Day 97: Garbage thieves

Resist social or peer pressure for noble values and causes in meaningful ways.

There are thieves lurking around in our neighbourhood. Last year, someone stole our cargo bike in the middle of the night (impressive, really: that bike was big and heavy), and I have often heard neighbours complaining about people looking though garbage cans and taking things. (What things, I don’t know.)

Yesterday, they came to our house.

My wife was upstairs sleeping, I was in the living-room with the baby on my arm, walking back and forth and back and forth, trying to make him fall asleep as well. It was around noon, and he had a new diaper and he didn’t seem to be hungry or to be in any pain, he just wanted to stay awake to experience the world — but his parents wanted to sleep. So there I was, like a lion in a cage (don’t put too much into that comparison), walking from one end of the room and back, with hunched shoulders and sleepy eyes.

Suddenly I saw a stranger outside our house. Two strangers: one man and one woman, both in dishevelled clothes and carrying several plastic bags. The man was outside our gate, trying to open it.

I went to the window. Hey you, I mimed, get the hell out of here!

He saw me and pointed at something inside the gate.

I went to the door and opened it, still with the baby half asleep in my arms.

Glass, he said in broken English or Danish before I could say anything, glass? Pant? Please? He pointed towards a plastic bag with glass next to our garbage.

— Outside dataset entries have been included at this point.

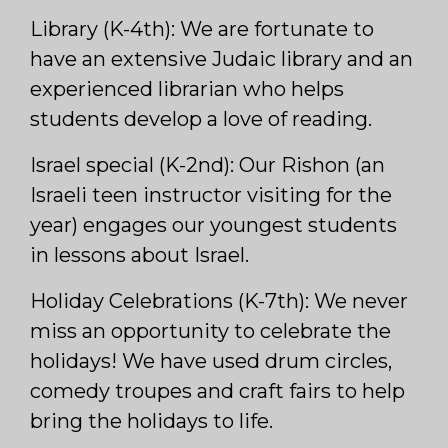
Library (K-4th): We are fortunate to
have an extensive Judaic library and an
experienced librarian who helps
students develop a love of reading.
Israel special (K-2nd): Our Rishon (an
Israeli teen instructor visiting for the
year) engages our youngest students
in lessons about Israel.
Holiday Celebrations (K-7th): We never
miss an opportunity to celebrate the
holidays! We have used drum circles,
comedy troupes and craft fairs to help
bring the holidays to life.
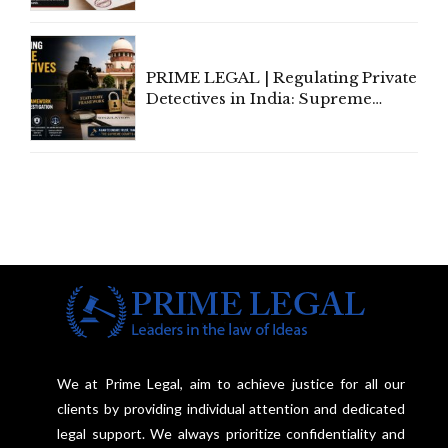
Amend, Even Via Informal
Communication
PRIME LEGAL | Regulating Private
Detectives in India: Supreme
Court Advocates a Statutory
Framework to Balance
Investigation and Privacy
We at Prime Legal, aim to achieve justice for all our
clients by providing individual attention and dedicated
legal support. We always prioritize confidentiality and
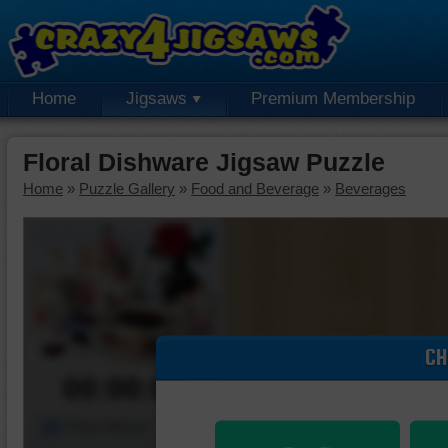
Home
Jigsaws
Premium Membership
Floral Dishware Jigsaw Puzzle
Home
»
Puzzle Gallery
»
Food and Beverage
»
Beverages
CH
00:00:00
Piece Mover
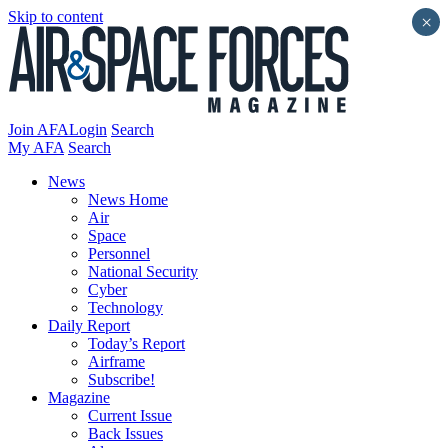
Skip to content
×
Join AFA
Login
Search
My AFA
Search
News
News Home
Air
Space
Personnel
National Security
Cyber
Technology
Daily Report
Today’s Report
Airframe
Subscribe!
Magazine
Current Issue
Back Issues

The last time there was a neighbourhood party, a neighbour called people who search through our garbage for thieves and even worse things. He thought they were obnoxious and if he ever saw them, he would kick them down the street and scare them out of town. Vermin!

He was talking about this man in front of me. He was talking about a man whose income was our trash, our bottles, our leftovers. He was talking about a man who stayed outside the gate once he saw me through the window, and who asked politely if I could give him something I pay the government to take away for me anyway.

And I should scare him out of town?

But what on earth for?

Yes, it’s annoying when someone intrudes your space. We own the area inside the gate, it’s ours and no-one else’s, and anyone who wants to open the gate, must be allowed to first. You can’t just go there without our permission, even if you just want to take away some trash. The world suddenly feels more insecure and we feel a bit violated if someone does.

On the other hand… I have been there. Not stealing trash, but having not enough money to buy some decent food and looking at the mansions and the big cars and extravagant shopping sprees around me. I know the feeling — and even then I knew that my family could help me out, or that I had money somewhere else, or that the student loan would soon come.

This man, however, didn’t seem to have that luxury. And because of that, I should chase him away, like most people here chase our cat lady neighbour’s cats?

I’m sorry, I said, those glass — no pant.

Ah, OK, he said, thank you, my friend, thank you.

But I could… I heard myself say, but he was already gone. Good luck, I said, more to myself and the now sleeping baby than to him — good luck. And I closed the door.

I don’t like people searching through my garbage. But I should like even less that my luck in life should make me despise those not so lucky.